Many scholars agree that foreign aid given to developing countries is ineffective and in many ways counterproductive. This is due to the way in which foreign aid transforms incentives for productivity in a particular developing society, and the way in which foreign aid has a tendency to undermine the government responsible for its allocation and distribution.
Cultural barriers to development such as discrimination based on gender, race, religion, or sexual orientation are challenging to be addressed in certain oppressive societies, although recent advances have been significant in some societies.
While the above-mentioned barriers to economic growth and development are the most common in the least developed countries of the world, even the most developed economies are plagued by barriers to development such as drug bans and income inequality.
Help
MEDC (More Economically Developed Countries) can provide assistance to LEDCs (Emerging Developing Countries). There are several types of help:
- Government assistance (bilateral)
- International Organizations (multilateral) Assistance, e.g. World Bank
- Voluntary assistance from individuals, often mediated through NGOs
- Short-term/emergency assistance (humanitarian assistance)
- Long-term/continuous assistance
- Non-governmental organization (NGO) assistance
Assistance can be provided in several ways. Through money, material, or a skilled and learned person (eg Teacher).
Help has advantages. Most short-term aid or emergency assistance helps people at LEDC to survive naturally (earthquakes, tsunamis, volcanic eruptions etc.) or humanitarian disasters (civil war etc.). Assistance helps make the recipient country (the country receiving aid) to be more developed.

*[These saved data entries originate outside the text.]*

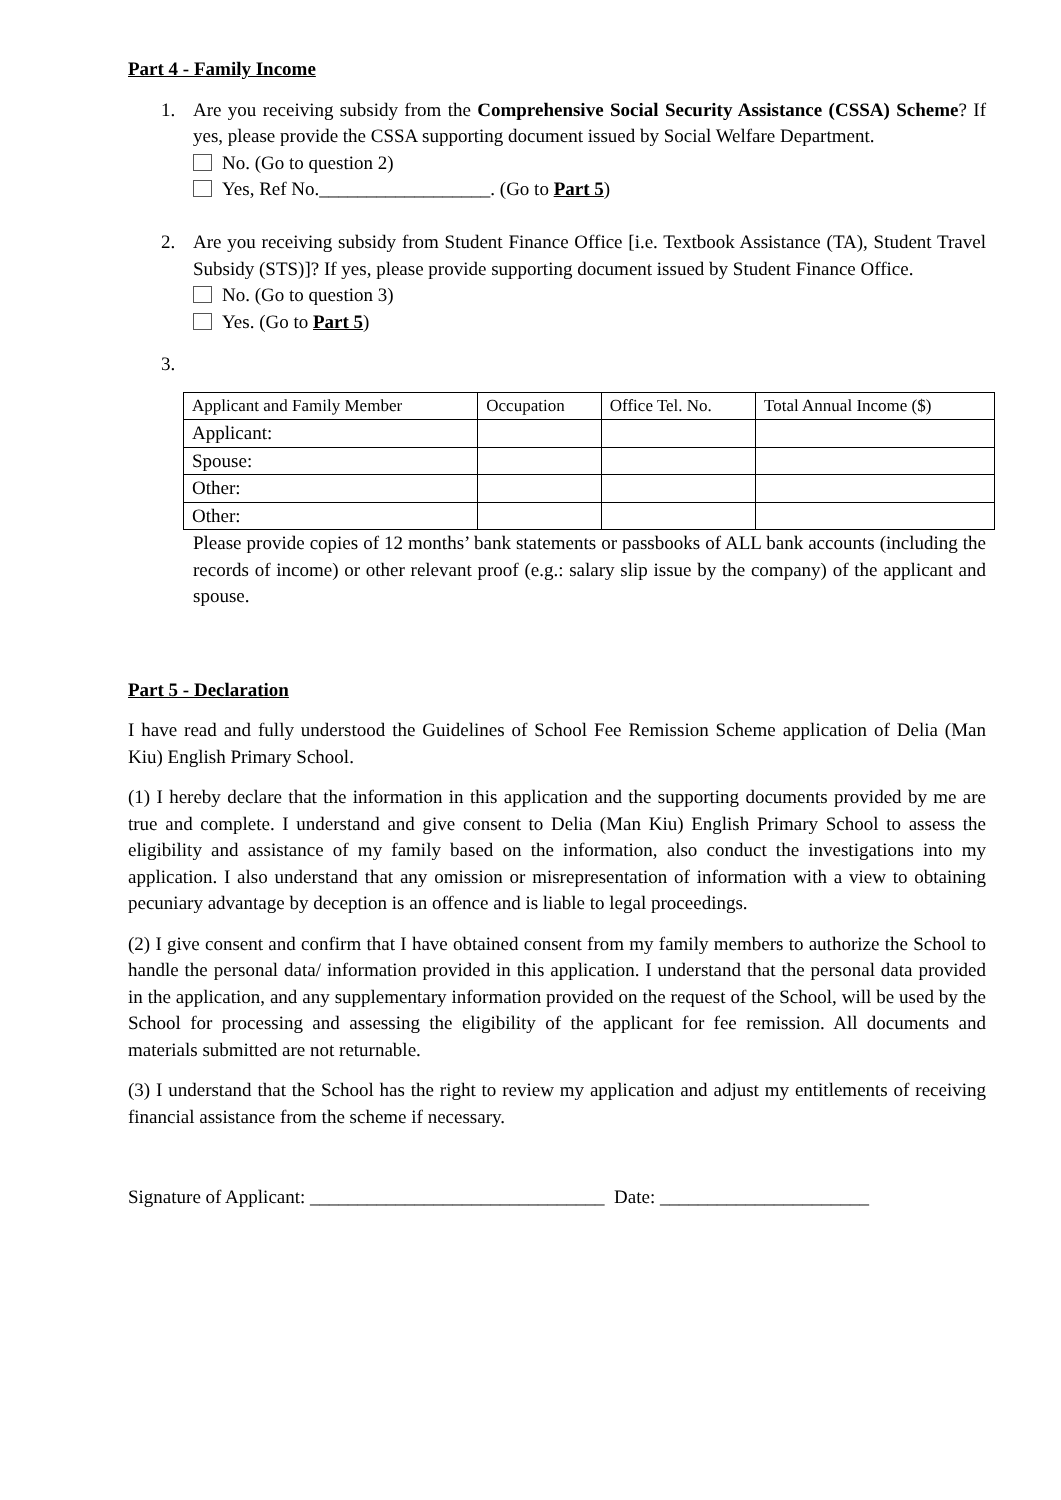Part 4 - Family Income
1. Are you receiving subsidy from the Comprehensive Social Security Assistance (CSSA) Scheme? If yes, please provide the CSSA supporting document issued by Social Welfare Department.
No. (Go to question 2)
Yes, Ref No.__________________. (Go to Part 5)
2. Are you receiving subsidy from Student Finance Office [i.e. Textbook Assistance (TA), Student Travel Subsidy (STS)]? If yes, please provide supporting document issued by Student Finance Office.
No. (Go to question 3)
Yes. (Go to Part 5)
3.
| Applicant and Family Member | Occupation | Office Tel. No. | Total Annual Income ($) |
| --- | --- | --- | --- |
| Applicant: | | | |
| Spouse: | | | |
| Other: | | | |
| Other: | | | |
Please provide copies of 12 months’ bank statements or passbooks of ALL bank accounts (including the records of income) or other relevant proof (e.g.: salary slip issue by the company) of the applicant and spouse.
Part 5 - Declaration
I have read and fully understood the Guidelines of School Fee Remission Scheme application of Delia (Man Kiu) English Primary School.
(1) I hereby declare that the information in this application and the supporting documents provided by me are true and complete. I understand and give consent to Delia (Man Kiu) English Primary School to assess the eligibility and assistance of my family based on the information, also conduct the investigations into my application. I also understand that any omission or misrepresentation of information with a view to obtaining pecuniary advantage by deception is an offence and is liable to legal proceedings.
(2) I give consent and confirm that I have obtained consent from my family members to authorize the School to handle the personal data/ information provided in this application. I understand that the personal data provided in the application, and any supplementary information provided on the request of the School, will be used by the School for processing and assessing the eligibility of the applicant for fee remission. All documents and materials submitted are not returnable.
(3) I understand that the School has the right to review my application and adjust my entitlements of receiving financial assistance from the scheme if necessary.
Signature of Applicant: _______________________________ Date: ______________________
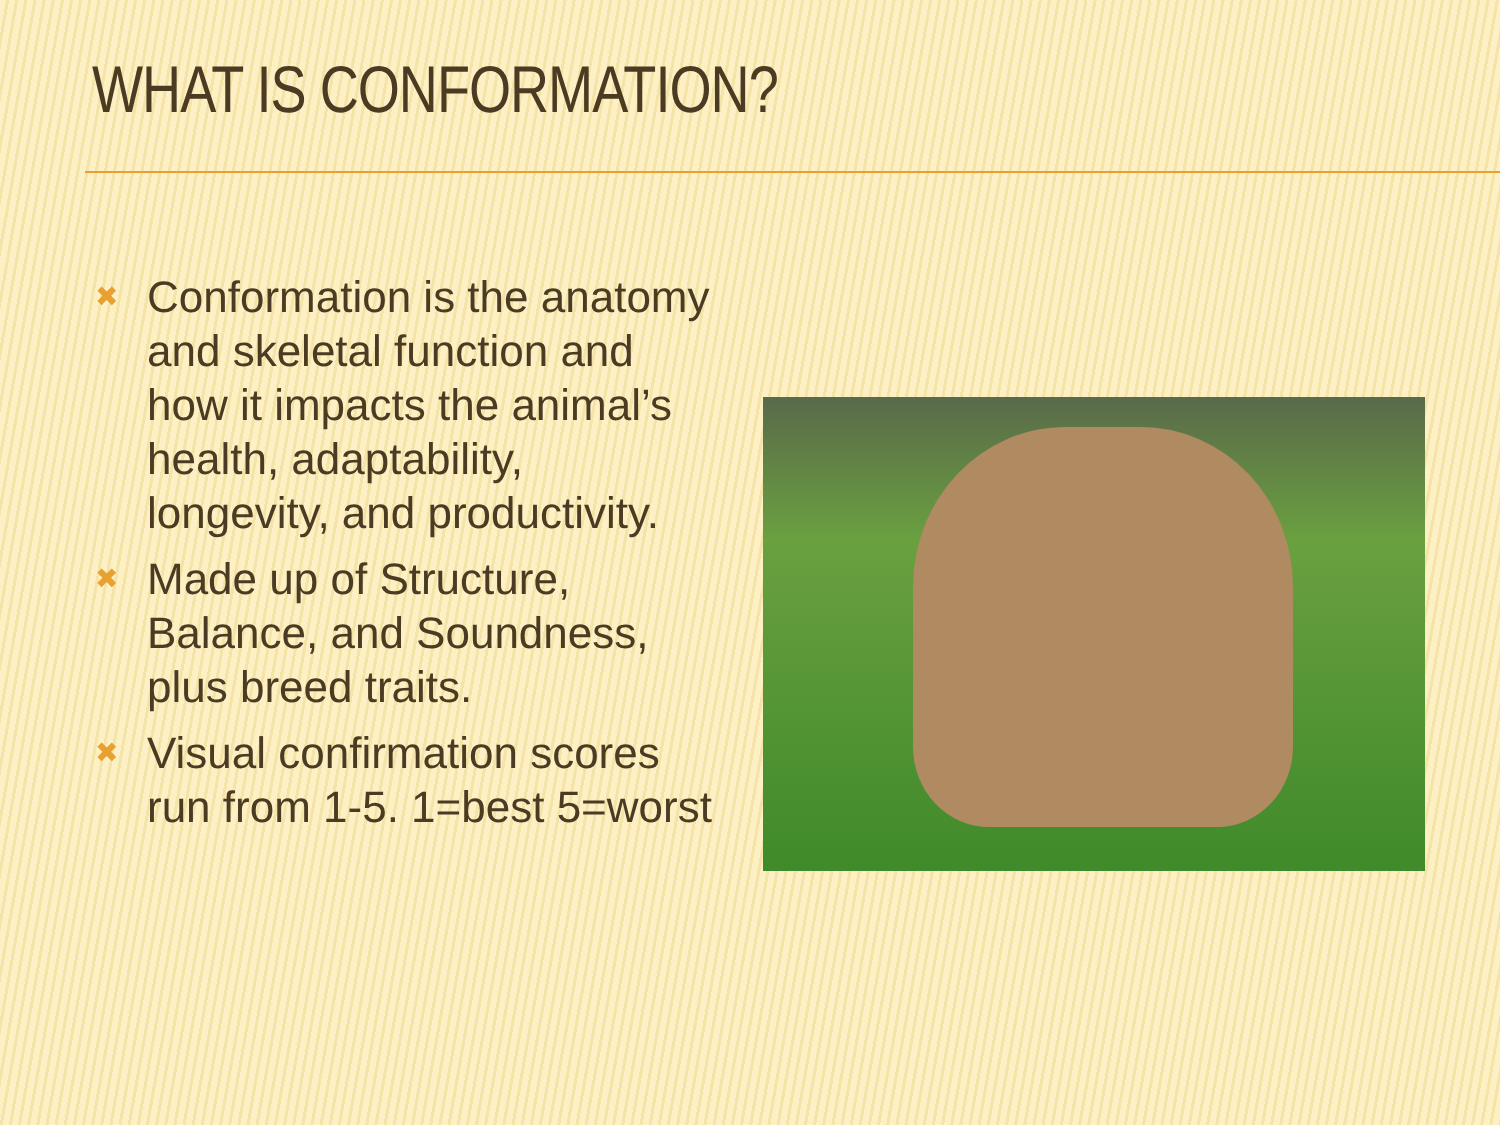WHAT IS CONFORMATION?
✖ Conformation is the anatomy and skeletal function and how it impacts the animal’s health, adaptability, longevity, and productivity.
✖ Made up of Structure, Balance, and Soundness, plus breed traits.
✖ Visual confirmation scores run from 1-5. 1=best 5=worst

However, aid also has its disadvantages. Often aid does not even reach the poorest people. Often money earned from aid is used to make infrastructure (bridges, roads etc.), which can only be used by rich people. Also, recipient countries are becoming more dependent on aid from donor countries (countries that provide assistance).
While the concept of aid above has become the most widespread in development geographic work, it is important to remember that the relief landscape is much more complex than one flow of direction from 'advanced' country to 'developing country'. Development geographers have been at the forefront of research aimed at understanding material exchange and discourse around 'South-South' development cooperation. The 'non-traditional' foreign aid from the Southern, Middle Eastern and post-Socialist countries (those outside the OECD Development Assistance Committee (DAC)) provides an alternative development discourse and approach to the Western mainstream model. Development geographers seek to examine the geopolitical drivers behind the "LEDC" aid donor program, as well as the discursively symbolic repertoire of non-DAC donor countries. Two illustrative examples of the complex relief landscape are China, which has been active as a donor of aid throughout the second half of the twentieth century but published the first report on the recent foreign aid policy in 2011 and India, often cited aid recipients. , but who has had donor programs to Nepal and Bhutan since the 1950s.
References
Note
- Allen J. Scott & amp; Gioacchino Garofoli (2007) Development on the Ground. Routledge, London.